Wildlife and Nature 2020
LuganoPhotoDays
Jonathan Jimenez aka Jonk
Naturalia: Chronicle of Contemporary Ruins
Naturalia: Chronicle of Contemporary Ruins asks a fundamental question: that of the place of Man on Earth and his relationship with Nature. Far from being pessimistic, and at a time when Man’s domination of Nature has never been so extreme, it aims to wake our consciousness.
As a child, I saw a wildlife documentary that marked my life. It focused on the melting of the ice caps and its consequences on polar bears’ life. I still remember this bear that struggled to swim and find a piece of ice floe. It seems that "children are like wet cement. Whatever falls on them makes an impression." (Dr Haim Ginott). This vision marked me so much that during all my childhood, every time any of my parents did anything that seemed bad for the environment, it told them this sentence: «Watch out, you kill the bears!!”
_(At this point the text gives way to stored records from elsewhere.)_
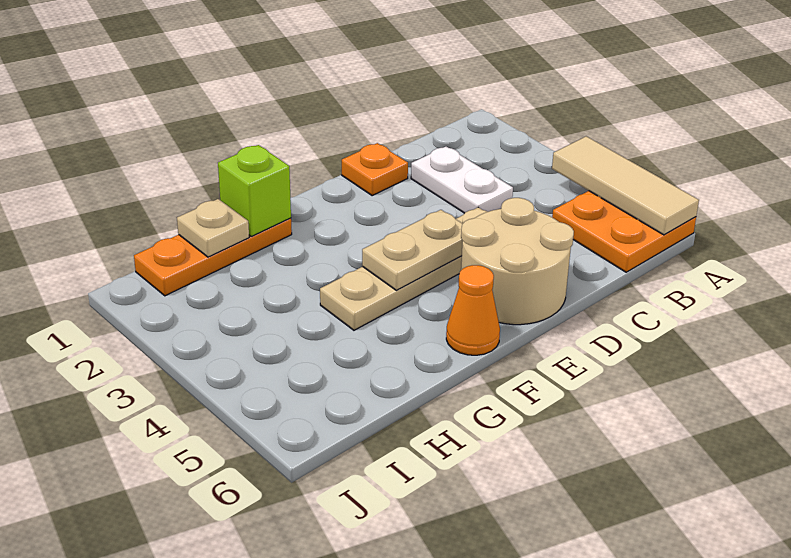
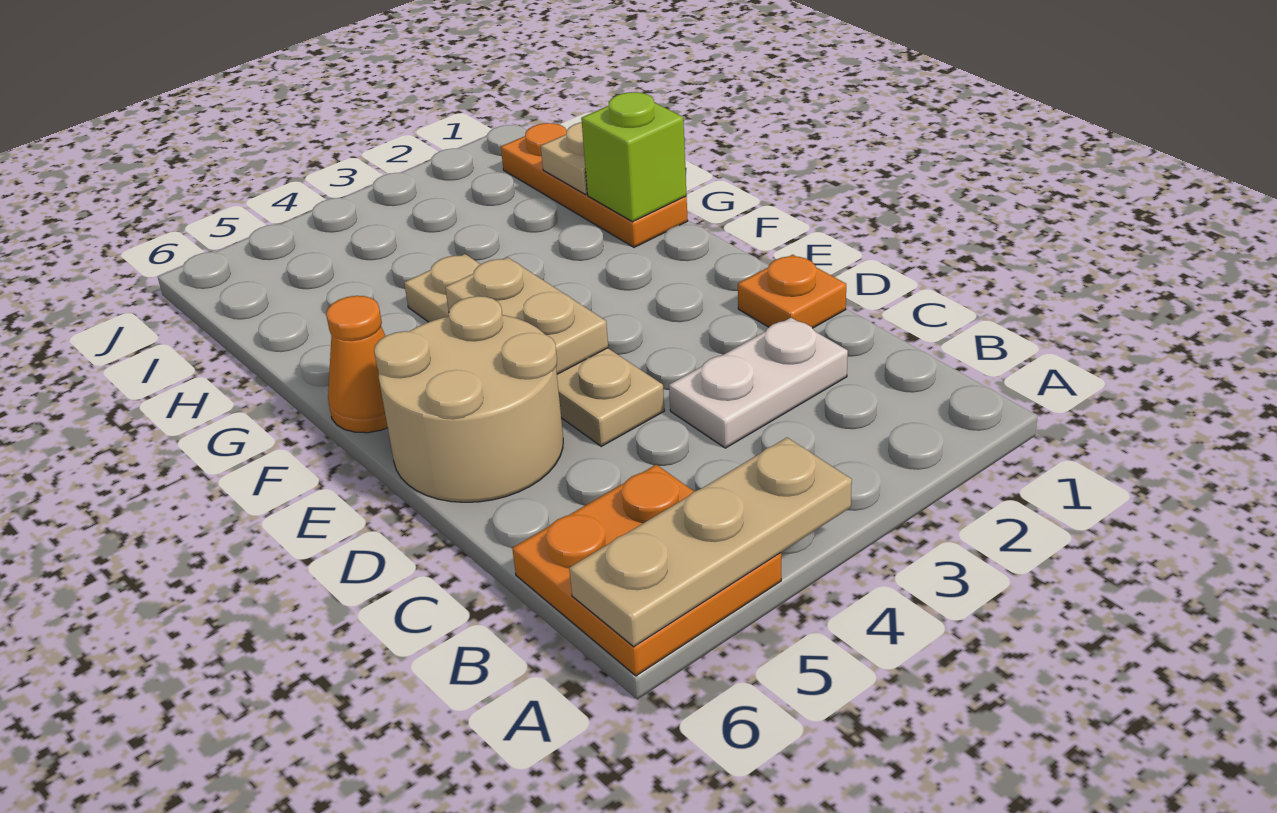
tan tile A4:A6 level 2 -> tan plate A4:A6 level 2

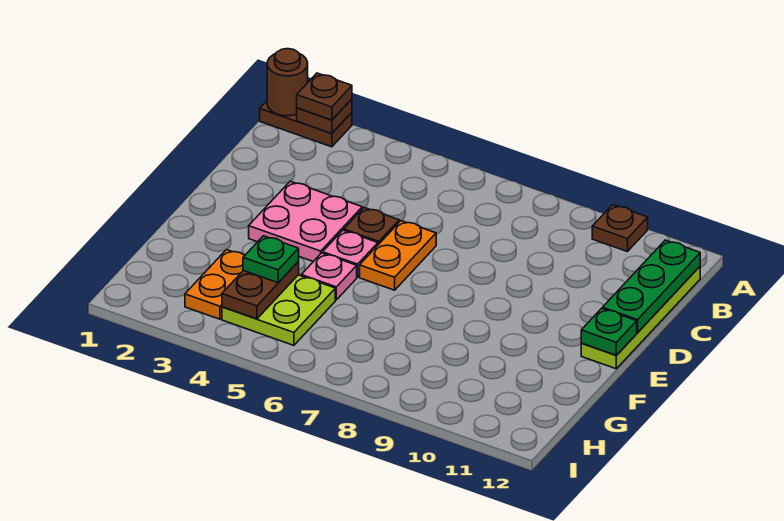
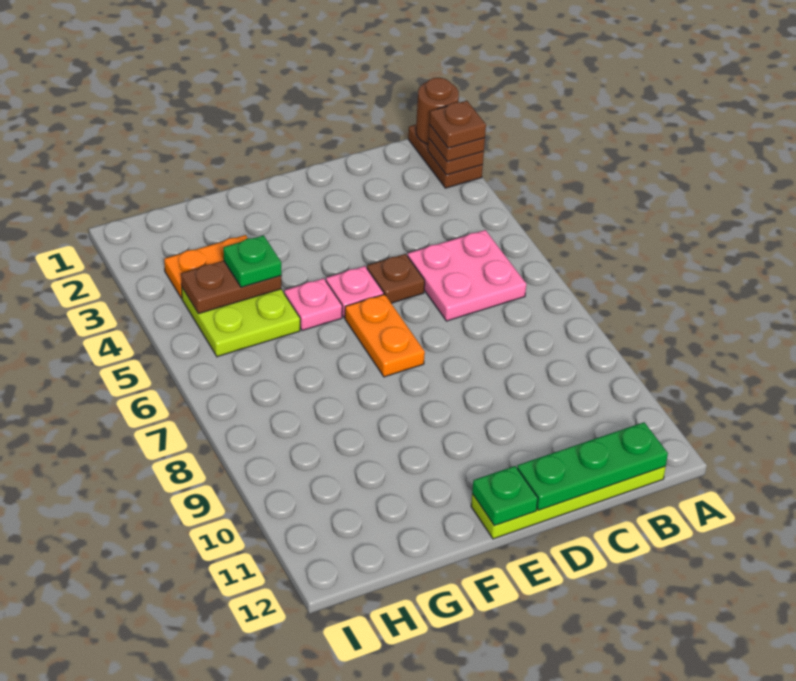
brown plate A10 level 1 -> brown plate A2 level 4
pink plate D3:E4 level 1 -> pink plate B5:C6 level 1
orange plate D6:E6 level 1 -> orange plate E6:E7 level 1

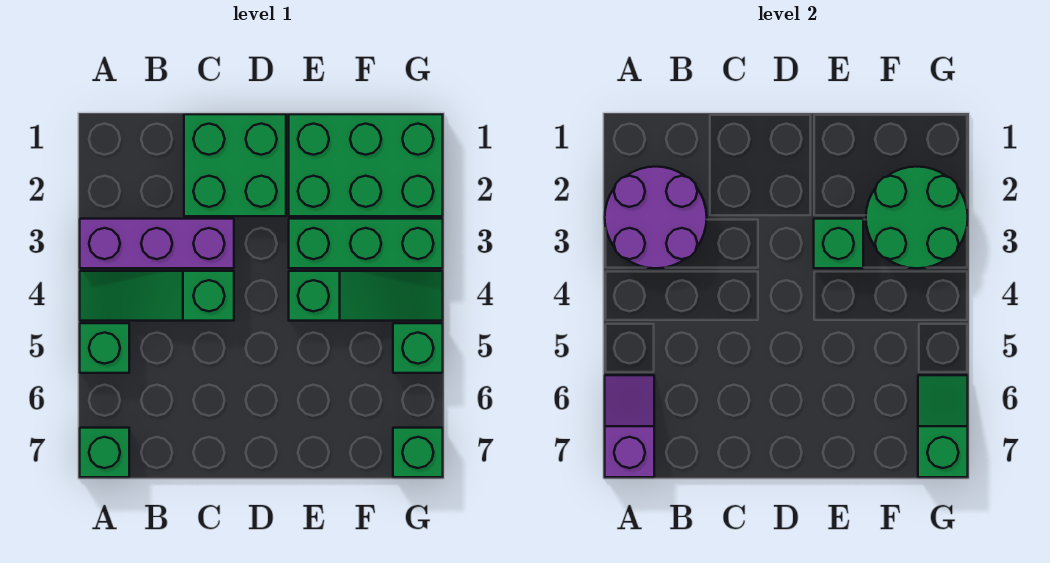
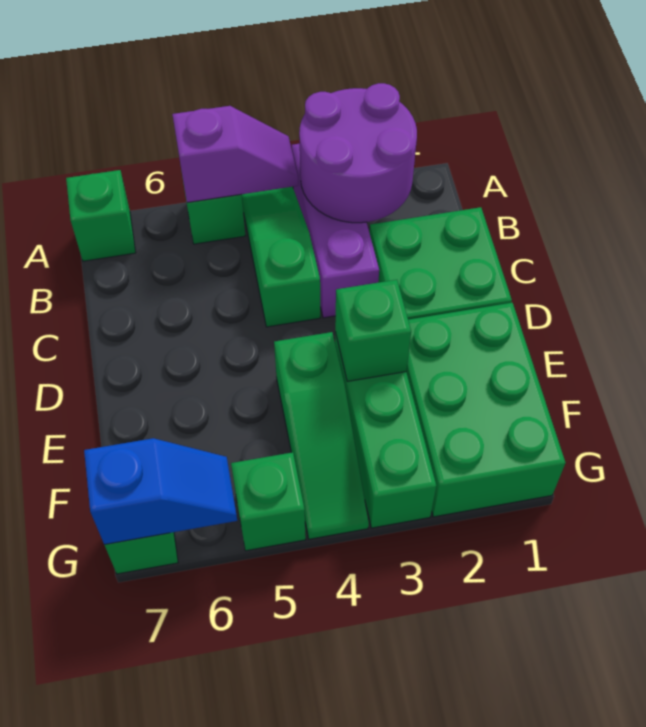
purple slope A6:A7 level 2 top 7 -> purple slope A4:A5 level 2 top 5
green round brick F2:G3 level 2 -> none
green slope G6:G7 level 2 top 7 -> blue slope G6:G7 level 2 top 7

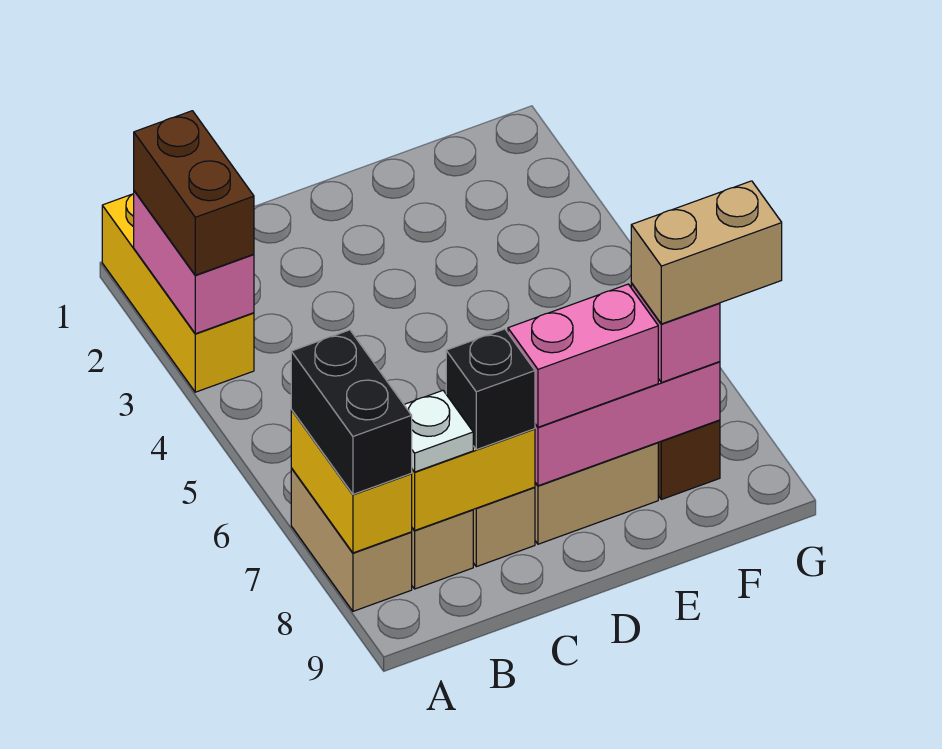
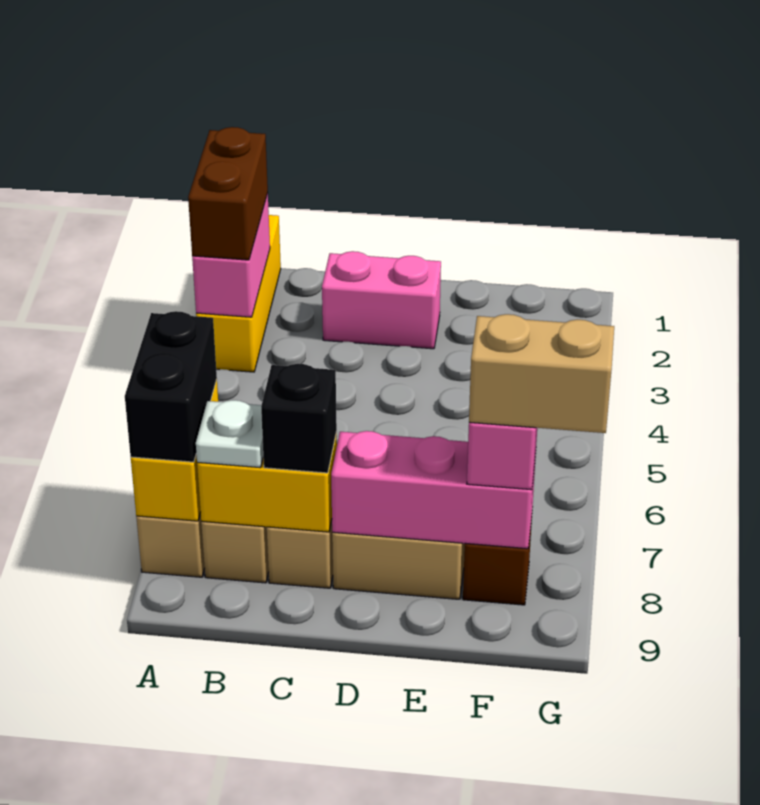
pink brick D8:E8 level 3 -> pink brick C2:D2 level 1

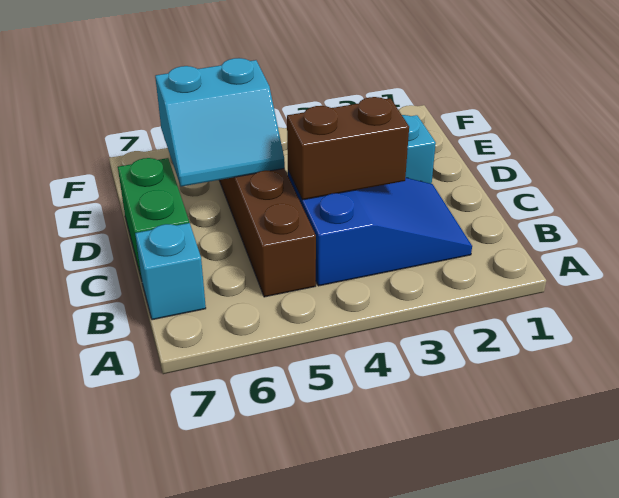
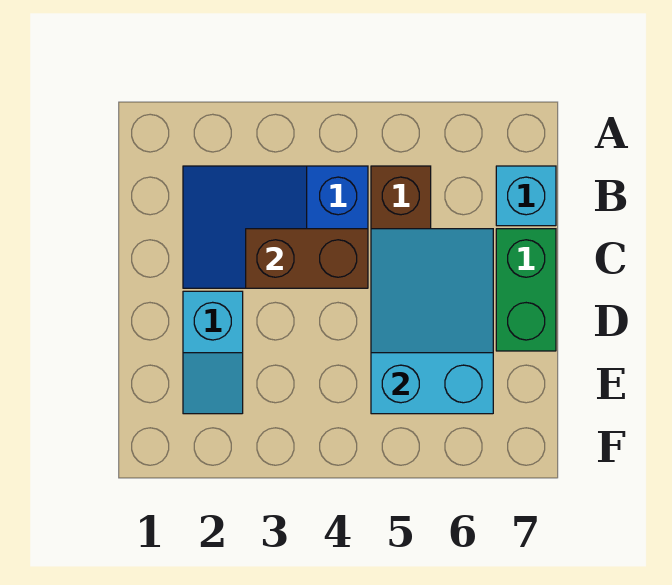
cyan slope D5:E6 level 2 top E -> cyan slope C5:E6 level 2 top E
This ecological consciousness, that moves me since my youngest age, has little by little focused my interest on abandoned places reclaimed by Nature. She is stronger, and whatever happens to Man, She will always be there.
Moreover, Naturalia: Chronicle of Contemporary Ruins asks a fundamental question: that of the place of Man on Earth and his relationship with Nature. Far from being pessimistic, and at a time when Man’s domination of Nature has never been so extreme, it aims to wake our consciousness.
Man builds, Man abandons. Every time for his own peculiar reasons. Nature does not care about those reasons. But one thing is for sure, when Man leaves, She comes back and She takes back everything.
In his poem Eternity of Nature, brevity of Man, Alphonse de Lamartine writes “Triumph, immortal Nature! / Whose hand full of days / Lends unlimited strengths / Times that always rise again!” In her inexorable progression, She starts reclaiming the outsides of an Italian villa before infiltrating the insides of a Croatian castle (Picture 1) or a Belgian greenhouse (4). Then, She grows in the atrium of a Polish palace (6), in a Hungarian train station (7) or a Cuban theater (9) before invading a Montenegrin castle (13). Then, She guzzles the cross of a Belgian monastery (17) or given more time, imprisons a Taiwanese mansion with her strong roots (20).
The next steps? Collapse and burial.
French poet Léo Ferré said “With Time goes, everything goes”. So, when Nature and Time will have taken back what Man abandons, what will be left of our civilization?